In the case of non-invasive NIRS studies of the human brain, one has to take into consideration the presence of superficial, non-cerebral tissue layers that may confound optical measurements of the brain cortex. This is a well-known limiting factor of non-invasive functional NIRS, which has been tackled in a number of ways, typically based on collecting data at multiple source-detector separations in combination with regression methods [26], spectral analysis [54], independent component analysis [55], or the computation of partial mean pathlengths in two-layered media [56].

This chapter describes a hybrid FD/CW method based on the mBLL and on a two-layer diffusion model to disentangle the contributions to the optical signals from induced hemodynamic oscillations occurring in the extracerebral (superficial) tissue and in the (deeper) brain tissue. This problem was tackled by using a two-layer diffusion model and the combination of NIRS data collected at multiple source-detector separations. This two-layer diffusion model has by now been used in the evaluation of baseline optical features and hemoglobin concentrations in two “effective” head tissue layers. Frequently, in NIRS, the dynamics of hemoglobin species are calculated by means of the modified Beer-Lambert law (mBLL), which considers homogeneous absorption changes in a light probed tissue. As this premise can be violated under a variety of conditions, it would be fundamental to distinguish the hemodynamic oscillations taking place in the extra-cerebral layers, namely scalp and skull, from those taking place in the brain. Thereupon a more realistic two distinct layers model of the head has been considered. The diffusion equation solution in the FD corresponding to a two-layer configuration was used to recover the absorption baseline values, the reduced scattering coefficients of both layers, and also the first layer thickness, from frequency-domain data at six source-detector separations. These baseline values were used to calculate the partial (in each layer) and total (in the entire medium) mean optical pathlengths which allowed us to recover the oxy- and deoxy-hemoglobin hemodynamic oscillations in the two tissue layers by using CW data. This is the first step to recover relevant physiological parameters specific to the brain by using CHS.
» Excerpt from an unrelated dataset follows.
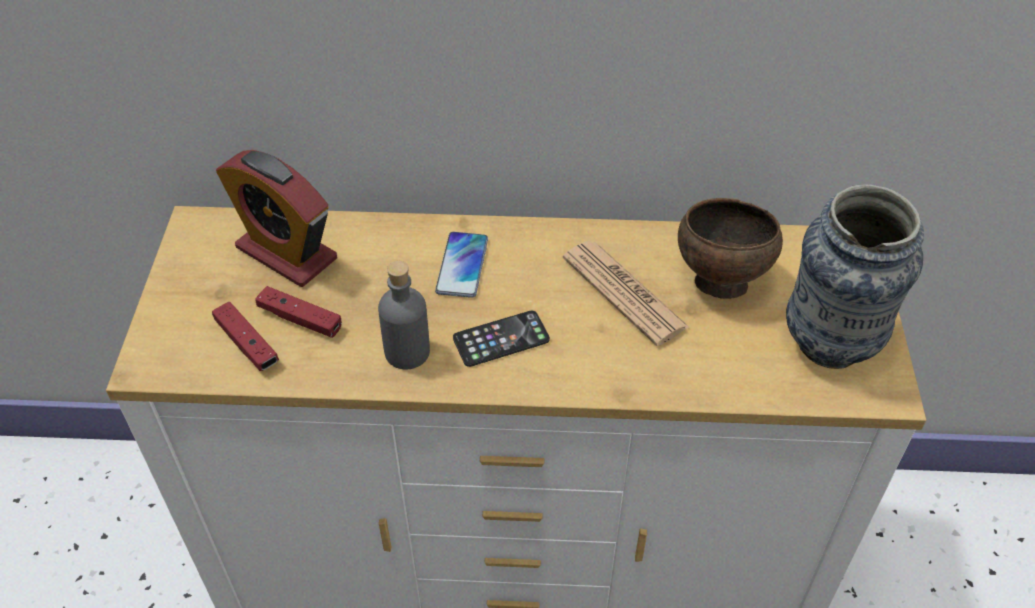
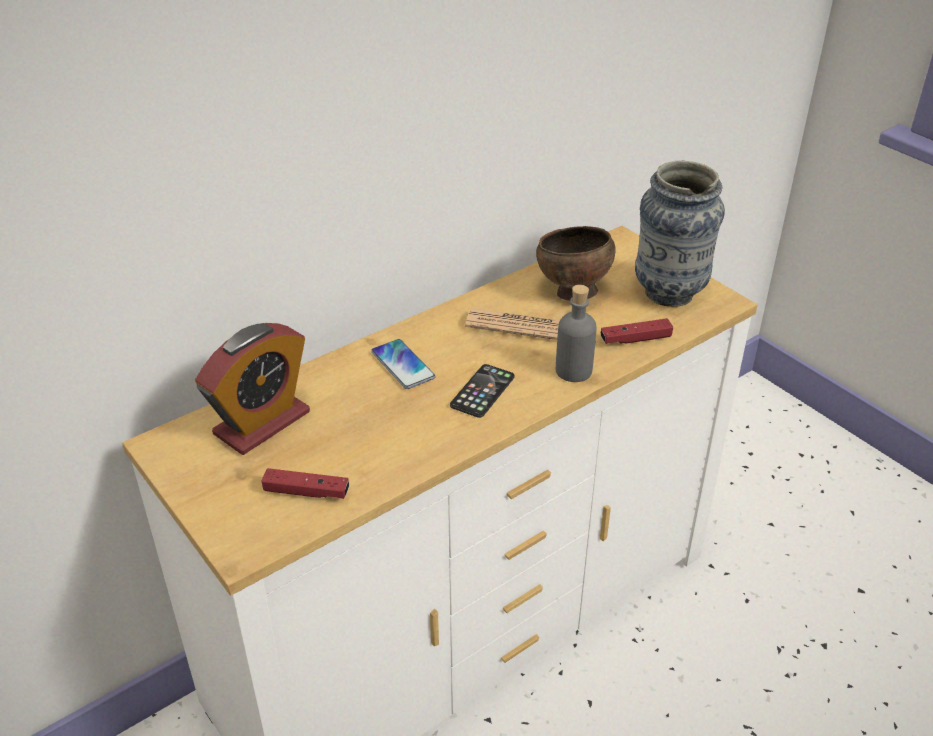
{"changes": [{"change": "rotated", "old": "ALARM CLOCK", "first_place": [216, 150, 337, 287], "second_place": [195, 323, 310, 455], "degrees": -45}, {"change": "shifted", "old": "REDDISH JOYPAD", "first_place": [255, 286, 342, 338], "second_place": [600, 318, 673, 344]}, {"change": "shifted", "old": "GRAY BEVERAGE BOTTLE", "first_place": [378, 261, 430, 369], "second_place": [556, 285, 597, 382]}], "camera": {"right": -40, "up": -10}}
In summary, we have described CHS, a new technique to investigate cerebral hemodynamics, and a first attempt towards the creation of depth-resolved CHS. The ability to perform accurate measurements of the cerebral hemodynamics with non-invasive optical techniques can ultimately result in a powerful tool towards the non-invasive assessment of cerebral perfusion, autoregulation , functional activation, and overall tissue viability in vivo.